* [Text segment]:
# # #

The unique challenges of postgraduate training in medicine demands that research seeks to enhance our understanding of optimal simulation-based instructional methods rather than further highlighting the benefits of hands-on practice when compared to non-simulation-based teaching [42]. While the benefits of ML + DP in simulation are promising, we should acknowledge that it is a complex intervention with a variety of elements that differ as a result of local circumstances and resource availability [2]. The resources required to implement DP + ML cannot be understated. There is often more equipment, trainers, and time required with this method [15]. In a similar study comparing simulation-based deliberate practice with self-guided practice on ultrasound regional anesthesia skills, subjects in the self-guided practice group spent an average of 6.8 min practicing compared to 48.2 min in the deliberate practice group.

Currently, there is a paucity of data to inform preferred methods of simulation-based procedural training. McGaghie et al. concluded in their 2011 meta-analysis that “only a small number of studies were identified that address head-to-head comparative effectiveness of SBME with deliberate practice and traditional clinical education or a preintervention baseline” [2]. A more recent systematic review and meta-analysis concluded that “limited evidence suggests” the superiority of mastery learning SBME over other techniques [15]. The authors noted that few studies compare ML with other simulation-based instructional methods, such as self-guided practice, with mixed results. In one study, anesthesia residents learning ultrasound guided regional anesthesia were randomized to either DP + ML or self-guided practice. The authors reported that while performance improved among both groups, there were no differences in participant skill performance or retention between groups [8]. In contrast, a study of medical students learning ultrasound guided regional anesthesia techniques concluded that the deliberate practice resulted in fewer errors compared to self-guided practice [19]. Both of these studies are subject to important limitations including a small sample size at a single institution. There remains uncertainty as to whether these findings can be extrapolated among a larger study population across multiple sites. Recently, a large, comparative, single site study of undergraduate medical trainees concluded mastery learning with simulation is superior to simulation without mastery learning for peripheral venous catheter insertion [43]. This certainly supports the use of ML in the undergraduate setting, however, its utility in postgraduate training requires further study.

# # #

* [Brief 1]:
In the text on simulation-based procedural training, why is it still uncertain whether the results of the two ultrasound guided regional anesthesia studies apply to a wider population?
* [Brief 2]:
List everything that the text on simulation-based procedural training says DP + ML often requires more of.

* [Information]:
# # #

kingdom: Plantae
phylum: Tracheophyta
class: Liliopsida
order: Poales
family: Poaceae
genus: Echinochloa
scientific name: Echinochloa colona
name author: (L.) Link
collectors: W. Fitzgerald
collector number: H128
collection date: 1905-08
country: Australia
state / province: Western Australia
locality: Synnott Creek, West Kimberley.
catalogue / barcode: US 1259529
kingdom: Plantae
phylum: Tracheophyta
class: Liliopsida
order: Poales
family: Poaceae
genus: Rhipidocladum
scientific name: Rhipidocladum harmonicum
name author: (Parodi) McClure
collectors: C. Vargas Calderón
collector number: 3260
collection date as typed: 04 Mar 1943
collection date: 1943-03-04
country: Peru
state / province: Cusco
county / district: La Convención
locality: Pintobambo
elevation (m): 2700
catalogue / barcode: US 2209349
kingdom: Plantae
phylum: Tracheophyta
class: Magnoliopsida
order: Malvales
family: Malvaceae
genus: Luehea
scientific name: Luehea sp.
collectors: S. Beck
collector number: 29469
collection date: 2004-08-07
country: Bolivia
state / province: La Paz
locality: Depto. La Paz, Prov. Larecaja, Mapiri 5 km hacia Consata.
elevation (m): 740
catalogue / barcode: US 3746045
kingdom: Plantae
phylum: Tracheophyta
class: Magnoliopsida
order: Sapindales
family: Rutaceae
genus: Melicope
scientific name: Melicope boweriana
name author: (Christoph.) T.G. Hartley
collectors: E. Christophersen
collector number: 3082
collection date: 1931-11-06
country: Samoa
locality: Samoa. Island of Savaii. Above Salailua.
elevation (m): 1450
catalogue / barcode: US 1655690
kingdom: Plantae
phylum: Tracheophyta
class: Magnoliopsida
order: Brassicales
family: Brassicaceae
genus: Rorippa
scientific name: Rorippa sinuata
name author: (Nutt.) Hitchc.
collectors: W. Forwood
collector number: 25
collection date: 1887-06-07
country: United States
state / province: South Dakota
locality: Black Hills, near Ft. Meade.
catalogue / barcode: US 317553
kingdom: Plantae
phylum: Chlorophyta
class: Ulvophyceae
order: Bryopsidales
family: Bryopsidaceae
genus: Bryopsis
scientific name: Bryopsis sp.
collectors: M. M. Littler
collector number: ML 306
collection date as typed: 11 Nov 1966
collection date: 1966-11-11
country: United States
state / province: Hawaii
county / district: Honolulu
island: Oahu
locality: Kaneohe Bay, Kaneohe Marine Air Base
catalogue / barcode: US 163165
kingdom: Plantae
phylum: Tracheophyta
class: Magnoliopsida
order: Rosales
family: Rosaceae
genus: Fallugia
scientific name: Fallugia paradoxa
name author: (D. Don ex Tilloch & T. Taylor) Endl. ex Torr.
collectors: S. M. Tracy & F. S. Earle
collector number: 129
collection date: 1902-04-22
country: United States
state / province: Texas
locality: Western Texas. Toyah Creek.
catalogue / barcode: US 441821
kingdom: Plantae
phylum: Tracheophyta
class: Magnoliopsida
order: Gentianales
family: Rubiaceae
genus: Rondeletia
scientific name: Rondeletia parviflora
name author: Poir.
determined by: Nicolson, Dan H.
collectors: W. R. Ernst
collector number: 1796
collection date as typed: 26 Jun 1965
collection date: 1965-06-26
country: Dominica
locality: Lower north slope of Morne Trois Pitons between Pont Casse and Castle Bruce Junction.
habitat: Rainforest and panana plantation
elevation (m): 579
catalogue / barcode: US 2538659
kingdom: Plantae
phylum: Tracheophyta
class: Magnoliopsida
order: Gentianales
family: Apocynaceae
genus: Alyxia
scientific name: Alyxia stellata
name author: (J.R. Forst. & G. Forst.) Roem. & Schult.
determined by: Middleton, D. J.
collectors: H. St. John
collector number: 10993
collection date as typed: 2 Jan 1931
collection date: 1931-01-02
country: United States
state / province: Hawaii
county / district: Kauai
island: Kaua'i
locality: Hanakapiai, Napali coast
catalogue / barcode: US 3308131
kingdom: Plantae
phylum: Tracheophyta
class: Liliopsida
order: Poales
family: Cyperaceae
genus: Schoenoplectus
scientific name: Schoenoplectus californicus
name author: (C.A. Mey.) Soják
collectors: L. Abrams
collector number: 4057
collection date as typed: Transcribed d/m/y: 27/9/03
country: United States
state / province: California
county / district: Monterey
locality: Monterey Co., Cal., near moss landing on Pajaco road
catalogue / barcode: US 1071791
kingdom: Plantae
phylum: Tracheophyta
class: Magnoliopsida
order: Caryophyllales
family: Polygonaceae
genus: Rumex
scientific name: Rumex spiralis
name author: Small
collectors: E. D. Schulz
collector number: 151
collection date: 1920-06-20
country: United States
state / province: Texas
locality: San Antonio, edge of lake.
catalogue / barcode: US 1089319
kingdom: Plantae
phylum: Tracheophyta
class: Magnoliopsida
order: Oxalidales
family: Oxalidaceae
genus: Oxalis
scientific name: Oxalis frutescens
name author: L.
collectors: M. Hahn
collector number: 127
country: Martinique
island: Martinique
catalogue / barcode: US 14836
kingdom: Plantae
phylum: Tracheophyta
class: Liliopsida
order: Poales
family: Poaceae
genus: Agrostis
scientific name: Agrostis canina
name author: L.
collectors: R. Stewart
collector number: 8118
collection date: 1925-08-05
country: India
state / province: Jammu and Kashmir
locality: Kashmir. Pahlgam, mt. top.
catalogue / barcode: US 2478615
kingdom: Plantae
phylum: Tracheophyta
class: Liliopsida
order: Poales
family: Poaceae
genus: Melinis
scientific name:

# # #

* [Written answer 1]:
Both studies have important limitations, including a small sample size at a single institution. It is therefore unclear whether their findings hold for a larger study population across multiple sites.

* [Written answer 2]:
- Equipment
- Trainers
- Time